Hmm… I’m a bit torn. While part of me would rather the whole 12.5 mil just been split between Eggan and Griffith, and while I’m disappointed that yet again I did not get one after all the tireless work I’ve done for the advancement of Snarkiness, if you’re going to send money an artist’s way Zorn’s not such a bad choice. He’s the model for DIY success in the avant-garde. And for all the issues people have taken with his attitude over the years (apparantley rejection letters from Tzadik are none-to-tactful…) I really can’t think of another artist who’s used their own good fortune, clout, and name recognition to the benefit of other artists more than he has. While I doubt he needs the money – he seems to be doing just fine, financially – he’s probably the one who will use it to the benefit of the community the most.
But an aside, from me to JZ personally: buddy, I love ya. But take a little bit of that money – not much, a few hundred bucks – and work on that wardrobe. The last three times I’ve seen you – four, actually, if you count once when I passed you on the street – you were wearing the exact same outfit. You know the one – the oversized orange t-shirt (probably the same one you’re wearing in the photo above) with the camo pants. The outfit you’re wearing in practically every photograph taken of you in the last ten years. Not that you need to worry about impressin’ the ladies or anything – success trumps clothes, of course – but it’s looking less quirky and more “guy who works in a Thermos factory and drives an ’87 Chevy” by the day. Not that there’s anything wrong with that, of course – I have good friends who work in Thermos factories. But as the Grand Arbiter of All Things Downtown you can do better. Come on, you’re what – 53? – time for a mid-life crisis. I’m not saying run out and buy a Prada suit or anything – maybe switch to jeans for awhile.
And kudos to fellow fellow Regina Carter, too – who, go figure, worked with the other Seth Gordon back in the mid-nineties (okay, she was just ham n’ egging some string arrangements, but whatever…) Her winning triggered me to throw on Mark Helias’ Loopin’ The Cool, which I hadn’t listened to in years, and remember how awesome it is – with much credit going to her for it’s awesomeness.

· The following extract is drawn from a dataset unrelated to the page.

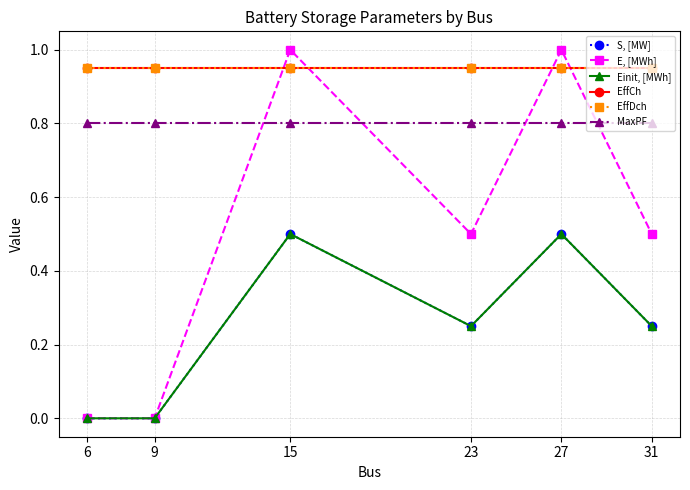

Which series has the largest total across all categories?

EffCh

But, hey, I have always enjoyed his string quartets. His “Cat O’Nine Tails” is so wacky and a great soundtrack for the cartoon of the mind.
sorry, that was me above…
I am very happy for John Zorn. His work has been a continued source of inspiration for me – both his work as a composer and as a label head of Tzadik. Early on (before I ended up in the conservatory), his use of electric guitar made a huge impact on me (The Big Gundown iin particular) – in addition to his unique arranging skils in so many different musical contexts.
He has supported the work of women throughout his career (his Oracles series on Tzadik for instance) and in addition has brought much needed exposure to many so-called “marginal” or “outsider” artists. He also deals with darkness, violence and sexuality in a manner I find refreshing.
If not part of the musical world which has evolved to be what we are identified with due to our recoridng work, I’ve always enjoyed and respected Zorn’s work. Hey John … are you interested in using some of that money to write an extended multi-track work for Christina Fong? Let us know … we’ll record and release the project on our label … you would be satisfied with the result, I am 100% certain about this!
(I should point out in the interests of balance that, potentially sexist cartoon decorations aside, I harbor no disrespect whatever towards Zorn’s work in media and contexts for which he is better known… including those to which the Macarthur citation devotes most of its space.)
Yes, well, just don’t listen to the BBC 3’s “Hear and Now” broadcast from last Saturday night, which includes a new Zorn piece (for regular buttoned-down instruments and voices) called “Evocation of the Neophyte” that was really, truly horrible.